The number of degrees of freedom for the chi-squared test for each region is `d=(r-1)(c-1) ` where `r ` and `c ` are the number of rows and columns respectively. Here then, `d=1 `.
To test for effectiveness of introduction of the software program in each region, this test can be performed in each region, by comparing `C_k ` to a `chi^2_1 ` distribution in the `k `th region, ie to the `(1-alpha) `th percentile, where `alpha ` is the 'size' of the test, or the type I error of rejecting the null hypothesis when it is true. The overall 'size' `alpha ` (usually taken to be 0.05 corresponding to 5%) should be adjusted to take account of the multiple testing, however. This means that each test, in order to achieve an overall/global 'size' of `alpha `, should be performed with a 'size' of `alpha' = alpha/K = alpha/4 ` where `K=4 ` is the number of regions. Since independent chi-squared variables can be added together to form a larger chi-squared variable (with the degrees of freedom simply added together), a global test of whether an effect is present generally over all the regions combined can be performed. Simply add the 4 chi-squared statistics from the 4 regions and compare the resulting value to a `chi^2_4 ` distribution (ie with 4 degrees of freedom).

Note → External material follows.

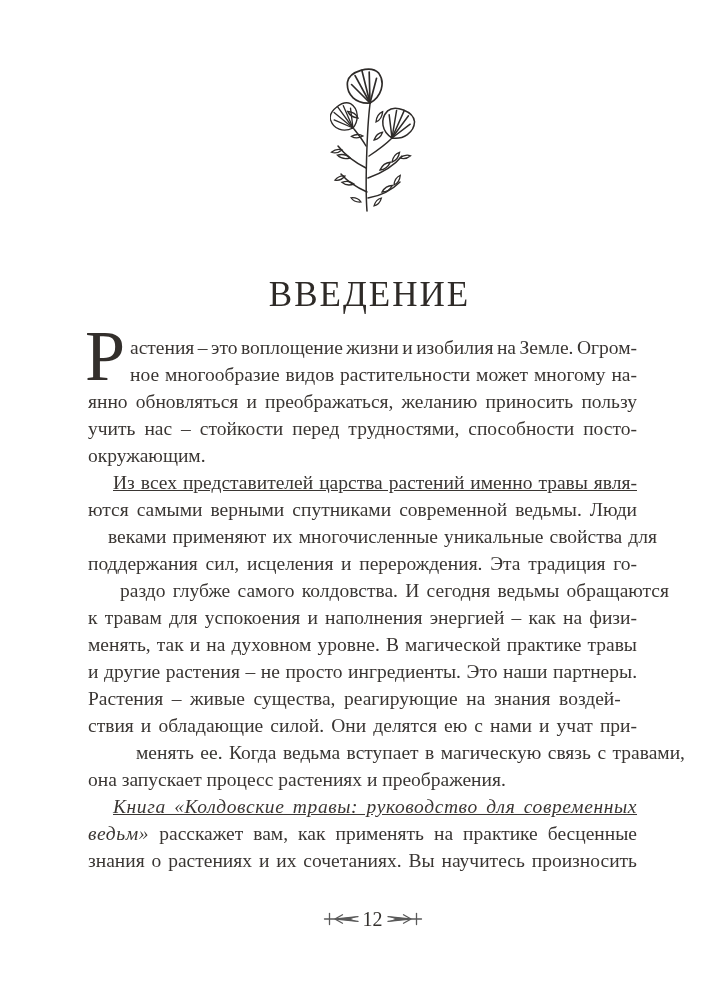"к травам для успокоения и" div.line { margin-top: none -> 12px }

This global test is like performing a chi-squared test on a 2x2x4 contingency table (imagine the tables stacked on top of each other). Looking at the result from each table separately is like 'drilling down' to look for where evidence of an effect might be. Strictly, this should only be done after a significant global effect is detected in the global test. The size parameter `alpha ` needs to be reduced when drilling down as if one looks at many regions for evidence of an effect, looking at more regions would make it more likely to find evidence of an effect, purely by chance (if you hunt ferociously for a strange coincidence, you'll find one! And that's not a coincidence anymore...).